### BRANO DI LETTURA:
---------------

Il Signore pastore non mi fa mancare di nulla: a parte che del silenzio e della solitudine, di pascoli e prati, di strade che non vengono percorse da nessuno; di un creato ancora capace di far sentire la sua voce, invece del clacson dell'impaziente e della radio del centro commerciale; della tv del vicino di casa.
Non manco di nulla, fino a quando non mi fermo a chiedermelo. Manco di qualcosa?
Non è vero che la voce che sento sia quella degli umani: si tratta di belve in gabbia. E se l'umanità è soprattutto ragione e dignità di essere, questo blateramento e questo strillare non è di uomini, ma del loro inferno.
Verrebbe voglia di chiamarsi fuori dalla pazza folla che applaude ad ogni piè sospinto; che ride a comando; che prova piacere come i topi del laboratorio. "Ribellatevi!" - direi fuori dal vetro - ma non sentono: nel laboratorio la radio è alta, in diffusione dolby surround; e noi andiamo verso la sordità.

---------------

(Voci del dataset)

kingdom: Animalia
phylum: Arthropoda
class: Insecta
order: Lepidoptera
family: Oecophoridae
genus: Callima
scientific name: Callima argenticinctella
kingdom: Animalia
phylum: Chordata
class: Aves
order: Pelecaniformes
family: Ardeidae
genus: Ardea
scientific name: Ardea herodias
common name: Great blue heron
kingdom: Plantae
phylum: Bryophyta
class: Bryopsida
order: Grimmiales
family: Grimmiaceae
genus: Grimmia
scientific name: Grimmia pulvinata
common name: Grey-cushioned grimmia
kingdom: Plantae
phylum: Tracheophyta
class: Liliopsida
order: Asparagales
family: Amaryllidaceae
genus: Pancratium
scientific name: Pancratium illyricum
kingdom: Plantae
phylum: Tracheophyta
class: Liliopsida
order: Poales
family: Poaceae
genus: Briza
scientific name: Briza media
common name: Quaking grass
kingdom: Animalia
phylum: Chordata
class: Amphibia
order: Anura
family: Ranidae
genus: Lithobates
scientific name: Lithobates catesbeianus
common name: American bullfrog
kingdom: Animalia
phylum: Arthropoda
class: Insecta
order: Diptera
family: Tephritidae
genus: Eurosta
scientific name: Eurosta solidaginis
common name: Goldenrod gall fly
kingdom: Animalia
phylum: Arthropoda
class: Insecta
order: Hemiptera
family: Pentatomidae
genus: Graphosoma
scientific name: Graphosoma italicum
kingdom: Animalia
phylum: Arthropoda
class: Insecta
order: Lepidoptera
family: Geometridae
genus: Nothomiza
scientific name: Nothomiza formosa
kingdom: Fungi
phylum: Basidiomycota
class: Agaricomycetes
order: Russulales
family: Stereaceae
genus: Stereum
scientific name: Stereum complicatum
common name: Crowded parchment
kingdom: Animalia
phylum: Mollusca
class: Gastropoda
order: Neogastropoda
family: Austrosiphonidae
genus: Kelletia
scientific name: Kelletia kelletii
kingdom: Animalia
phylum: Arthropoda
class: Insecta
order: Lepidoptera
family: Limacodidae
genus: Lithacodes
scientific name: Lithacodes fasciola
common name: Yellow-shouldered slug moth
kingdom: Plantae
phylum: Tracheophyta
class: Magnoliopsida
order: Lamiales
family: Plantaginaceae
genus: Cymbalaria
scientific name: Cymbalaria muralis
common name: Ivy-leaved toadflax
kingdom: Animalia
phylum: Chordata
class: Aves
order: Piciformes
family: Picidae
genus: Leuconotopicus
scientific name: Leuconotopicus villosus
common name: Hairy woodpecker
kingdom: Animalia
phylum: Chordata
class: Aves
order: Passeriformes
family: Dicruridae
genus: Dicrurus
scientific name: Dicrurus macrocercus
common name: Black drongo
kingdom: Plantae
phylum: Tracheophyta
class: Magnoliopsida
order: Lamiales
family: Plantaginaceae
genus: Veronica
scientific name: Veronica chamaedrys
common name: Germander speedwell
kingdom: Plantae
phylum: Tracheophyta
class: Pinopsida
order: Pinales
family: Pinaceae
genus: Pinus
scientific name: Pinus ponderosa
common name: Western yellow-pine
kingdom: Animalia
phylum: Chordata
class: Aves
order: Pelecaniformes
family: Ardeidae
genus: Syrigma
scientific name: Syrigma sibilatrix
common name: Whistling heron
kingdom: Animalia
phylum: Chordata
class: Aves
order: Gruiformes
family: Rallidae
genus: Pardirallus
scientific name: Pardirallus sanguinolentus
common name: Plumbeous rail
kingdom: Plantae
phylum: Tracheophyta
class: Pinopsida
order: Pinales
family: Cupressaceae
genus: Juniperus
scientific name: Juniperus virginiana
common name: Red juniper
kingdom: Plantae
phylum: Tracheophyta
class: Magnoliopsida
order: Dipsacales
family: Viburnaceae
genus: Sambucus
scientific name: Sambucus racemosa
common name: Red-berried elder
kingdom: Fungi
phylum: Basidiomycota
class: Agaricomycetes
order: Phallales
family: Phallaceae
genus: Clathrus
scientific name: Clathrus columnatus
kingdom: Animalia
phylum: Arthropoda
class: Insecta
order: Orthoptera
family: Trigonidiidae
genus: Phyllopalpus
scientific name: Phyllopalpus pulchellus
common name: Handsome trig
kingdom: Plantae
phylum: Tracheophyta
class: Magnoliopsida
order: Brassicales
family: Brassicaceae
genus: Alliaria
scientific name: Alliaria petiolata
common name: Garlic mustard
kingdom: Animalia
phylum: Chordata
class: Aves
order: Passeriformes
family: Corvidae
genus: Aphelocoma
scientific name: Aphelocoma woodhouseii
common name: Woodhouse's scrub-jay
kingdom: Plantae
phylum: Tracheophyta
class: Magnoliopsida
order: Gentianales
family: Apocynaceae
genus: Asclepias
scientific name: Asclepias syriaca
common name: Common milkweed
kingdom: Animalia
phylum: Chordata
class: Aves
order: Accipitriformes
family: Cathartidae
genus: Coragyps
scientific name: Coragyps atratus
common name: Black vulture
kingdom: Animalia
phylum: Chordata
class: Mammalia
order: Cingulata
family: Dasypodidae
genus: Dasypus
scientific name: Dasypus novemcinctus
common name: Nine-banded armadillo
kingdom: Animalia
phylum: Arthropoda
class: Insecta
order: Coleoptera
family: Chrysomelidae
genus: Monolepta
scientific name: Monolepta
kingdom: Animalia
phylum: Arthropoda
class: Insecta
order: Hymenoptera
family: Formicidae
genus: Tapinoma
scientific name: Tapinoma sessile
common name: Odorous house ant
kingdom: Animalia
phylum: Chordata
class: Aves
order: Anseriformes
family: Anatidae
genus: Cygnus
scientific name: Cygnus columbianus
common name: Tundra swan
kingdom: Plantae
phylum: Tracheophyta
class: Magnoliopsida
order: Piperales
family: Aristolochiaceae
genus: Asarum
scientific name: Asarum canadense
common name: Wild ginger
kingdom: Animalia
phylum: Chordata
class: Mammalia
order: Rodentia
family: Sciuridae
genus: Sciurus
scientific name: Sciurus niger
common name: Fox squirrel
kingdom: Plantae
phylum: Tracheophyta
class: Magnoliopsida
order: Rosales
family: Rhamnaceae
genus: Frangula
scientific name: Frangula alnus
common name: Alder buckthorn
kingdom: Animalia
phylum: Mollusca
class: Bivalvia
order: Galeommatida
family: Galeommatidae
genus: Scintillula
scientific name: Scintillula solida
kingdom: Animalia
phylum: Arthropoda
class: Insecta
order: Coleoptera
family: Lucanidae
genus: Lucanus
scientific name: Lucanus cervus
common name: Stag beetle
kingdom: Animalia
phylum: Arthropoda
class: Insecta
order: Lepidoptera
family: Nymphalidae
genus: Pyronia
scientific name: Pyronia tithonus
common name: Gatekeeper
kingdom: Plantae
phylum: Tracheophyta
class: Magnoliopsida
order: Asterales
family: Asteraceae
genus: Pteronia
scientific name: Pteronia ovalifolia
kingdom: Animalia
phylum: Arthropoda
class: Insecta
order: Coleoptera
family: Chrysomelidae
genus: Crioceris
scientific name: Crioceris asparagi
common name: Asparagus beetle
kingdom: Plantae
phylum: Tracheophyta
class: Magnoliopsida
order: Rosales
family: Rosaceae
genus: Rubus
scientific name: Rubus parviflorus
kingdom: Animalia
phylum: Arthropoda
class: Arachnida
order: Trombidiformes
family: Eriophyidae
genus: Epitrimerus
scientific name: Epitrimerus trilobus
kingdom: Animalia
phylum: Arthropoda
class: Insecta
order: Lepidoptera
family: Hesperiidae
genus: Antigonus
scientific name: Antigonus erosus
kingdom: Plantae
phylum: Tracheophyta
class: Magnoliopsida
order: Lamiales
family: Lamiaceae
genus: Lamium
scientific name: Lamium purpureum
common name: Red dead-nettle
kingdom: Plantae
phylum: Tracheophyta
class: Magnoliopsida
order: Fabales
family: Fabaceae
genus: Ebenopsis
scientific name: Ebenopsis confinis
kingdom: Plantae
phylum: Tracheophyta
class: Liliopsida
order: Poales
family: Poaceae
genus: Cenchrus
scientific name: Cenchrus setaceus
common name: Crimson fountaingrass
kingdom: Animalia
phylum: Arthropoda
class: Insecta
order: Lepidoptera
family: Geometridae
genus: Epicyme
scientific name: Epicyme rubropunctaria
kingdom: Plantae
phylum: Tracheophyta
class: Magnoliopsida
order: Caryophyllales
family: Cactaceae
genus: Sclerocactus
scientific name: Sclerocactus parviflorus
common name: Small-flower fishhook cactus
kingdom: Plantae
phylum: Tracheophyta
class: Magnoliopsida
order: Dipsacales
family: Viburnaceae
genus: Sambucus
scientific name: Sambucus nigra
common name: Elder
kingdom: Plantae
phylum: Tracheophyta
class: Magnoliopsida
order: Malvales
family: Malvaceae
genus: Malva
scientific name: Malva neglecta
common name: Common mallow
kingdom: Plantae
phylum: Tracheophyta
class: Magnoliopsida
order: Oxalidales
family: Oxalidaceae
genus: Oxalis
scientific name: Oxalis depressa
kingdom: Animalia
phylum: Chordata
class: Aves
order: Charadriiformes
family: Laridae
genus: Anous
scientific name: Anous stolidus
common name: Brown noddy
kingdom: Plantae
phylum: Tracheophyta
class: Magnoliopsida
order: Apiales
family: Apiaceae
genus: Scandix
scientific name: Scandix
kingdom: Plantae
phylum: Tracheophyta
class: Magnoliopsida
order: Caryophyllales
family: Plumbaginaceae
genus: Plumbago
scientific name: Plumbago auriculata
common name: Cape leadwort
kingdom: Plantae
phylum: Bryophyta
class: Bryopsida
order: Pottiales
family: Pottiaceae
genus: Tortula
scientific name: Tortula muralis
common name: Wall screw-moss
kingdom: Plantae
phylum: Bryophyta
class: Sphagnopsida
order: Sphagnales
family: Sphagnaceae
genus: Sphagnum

---------------

### CONSEGNA:
Rispondi a queste domande sul brano del silenzio:
(a) Quali rumori vengono nominati al posto della voce del creato?
(b) Secondo il brano, di chi è in realtà la voce che si sente?
(c) Quale parola verrebbe detta fuori dal vetro?
I record provengono da una fonte diversa da quella del brano.

### RISPOSTA:
(a) Il clacson dell'impaziente, la radio del centro commerciale e la tv del vicino di casa.
(b) Di belve in gabbia.
(c) "Ribellatevi!"